There are different areas within the veterinary field where vet techs take part. Labonté explains that some work in clinics, some work in labs, and some work more in sales. She notes that working in a clinic is a team effort and each employee is needed to take the best possible care of each animal. “We’re sometimes neglected, and people know the veterinarian, but they don’t know what we do. But we’re a team, and one without the other doesn’t work,” she says.
To become an RVT, a three-year training program at the CEGEP level is required. This program is offered in English at Vanier College, and in French at multiple CEGEPs such as Cégep de Saint-Hyacinthe, Collège Lionel-Groulx, and Cégep de Sherbrooke. Tasks performed by RVTs include administering anesthesia, vaccinations, pharmacist tasks, radiology, urgent care, and more.

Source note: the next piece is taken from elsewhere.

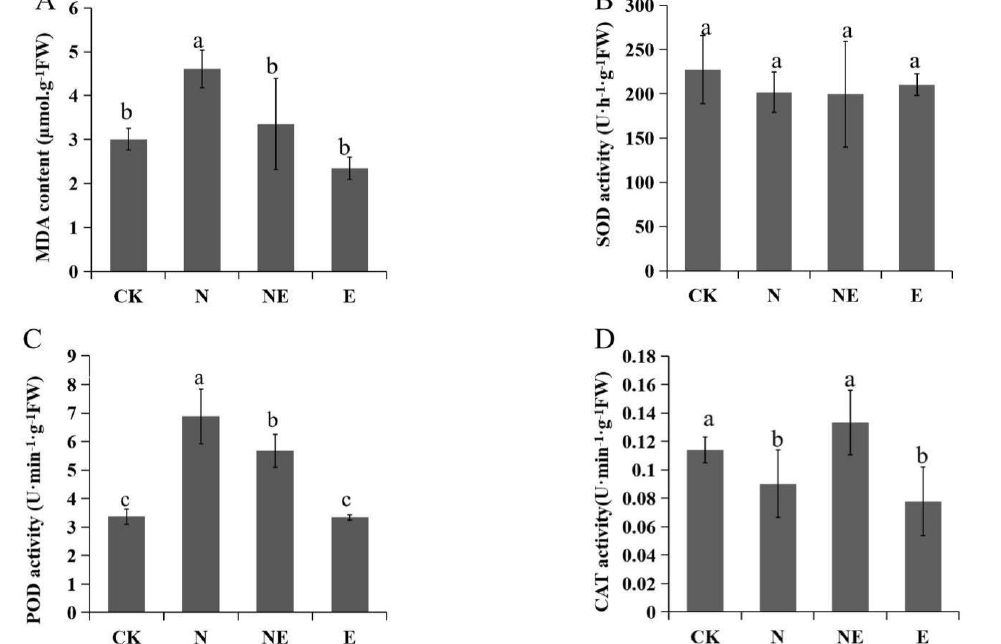
Figure 3. Effects of EBL on MDA content and antioxidant enzyme activities of peanut seedlings under NaCl stress. CK (normal conditions), N (treated with 150 mM NaCl), NE (treated with 150 mM NaCl and 0.1 µ M EBL) and E (treated with 0.1 µ M EBL). ( A ) MDA content; ( B ) SOD activity; ( C ) POD activity; ( D ) CAT activity. Different lowercase letters indicate significant differences between treatments ( p <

For Labonté, “It was the passion for veterinary sciences, animal care, helping animals,” that inspired her to choose this profession. The science aspect of the job drew her in, and she loves that one can keep up with the latest ways to treat animals as new techniques are developed. “I am a curious person so I am gaining as much information as I can. It’s a never-ending world, and I can find new things and I can learn every day,” she says.
The best part of Labonté’s job, she says, is “seeing animals more comfortable after our care – animals that will be able to live their regular life or have the proper accommodations.” She hopes that RVT Month will help people become aware of what vet techs do and celebrate the services they provide.